Prolíficas y torrenciales, las ficciones de Gary lograron resarcirse de la angustia frente a la mirada divertida de la muerte. Una educación europea (1945), fue el relato de la resistencia polaca; Las raíces del cielo (1956), la epopeya contra el exterminio de los elefantes; en La promesa del alba (1960), Gary tomaba impulso autobiográfico; Lady L (1963) fue un «divertimento» de humor inglés y de un año antes eran los relatos de Los pájaros van a morir al Perú. Después de la trilogía Hermano Océano, Perro blanco (1970) es para muchos de sus lectores su mejor novela, donde Gary cuenta en primera persona la historia del perro Batka al que recogió en Los Ángeles: luego se daría cuenta de que era uno de esos perros —«perros blancos»— adiestrados para atacar a las gentes de raza negra. Gary pretende reeducarlo y lo lleva a un amaestrador negro, quien le inculcará el instinto de atacar a los blancos.
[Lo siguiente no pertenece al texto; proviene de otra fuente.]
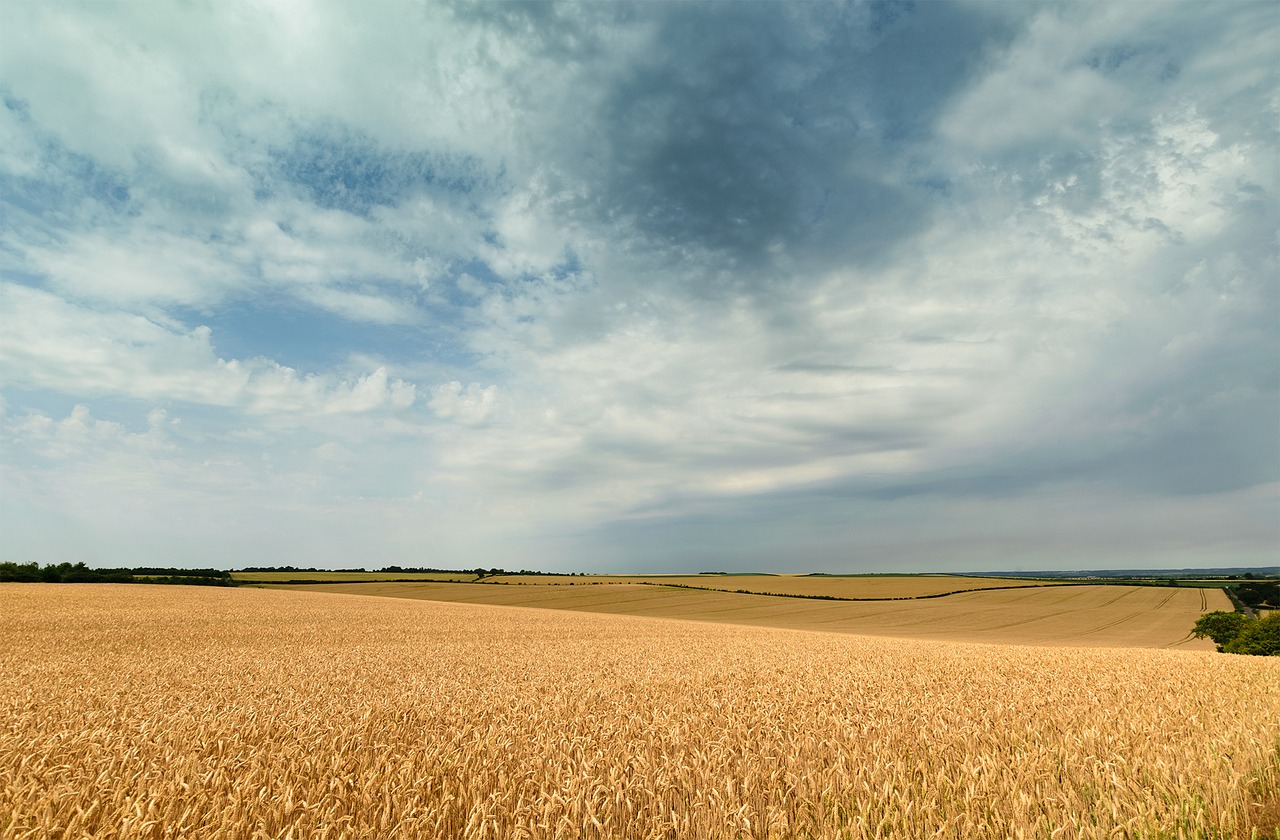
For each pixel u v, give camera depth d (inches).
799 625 2440.9
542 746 360.2
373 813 247.1
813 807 259.0
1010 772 291.7
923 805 248.7
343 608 2110.0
Gary prevé la pregunta del lector: «De todos modos, señor, tanto drama por un chucho. ¿Y Biafra?». Gary da una respuesta impetuosa: «¿Se burla usted de mí? ¿Biafra? En resumen, ¿no hacer nada por Biafra le permite no hacer nada por un perro? Existe hoy una nueva casuística que —a causa de Biafra, a causa del Vietnam, a causa de la miseria del tercer mundo, a causa de todo— les dispensa de ayudar a un ciego a cruzar la calle». De 1973 era Los encantadores, novela alegórica que, con poco respeto por las convenciones temporales, derrocha poderes de fabulación contando la vida de una familia de saltimbanquis venecianos. Luego, Carga de alma (1978) fue una fallida paradoja sobre la ciencia y la deshumanización. También aparecerían, finalmente, Los payasos líricos y Las cometas. En su libro de conversaciones con François Bondy y en la posterior biografía de Dominique Bona, la literatura de Gary comenzó a ver reconocido su auténtico poderío. En un escrito póstumo declaraba que el mundo de hoy le plantea al escritor una cuestión mortal: la de la futilidad. Ya estaba convencido de que de la literatura como contribución a la expansión libre del hombre y a su progreso ya no quedaba ni tan siquiera ilusión lírica. De todos modos, aun cuando decidiera despedirse de la vida con el Smith & Wesson n° 7099.983, dejaba para sus lectores un sinfín de novelas en las que la ilusión lírica era razón de la lucidez y el destino.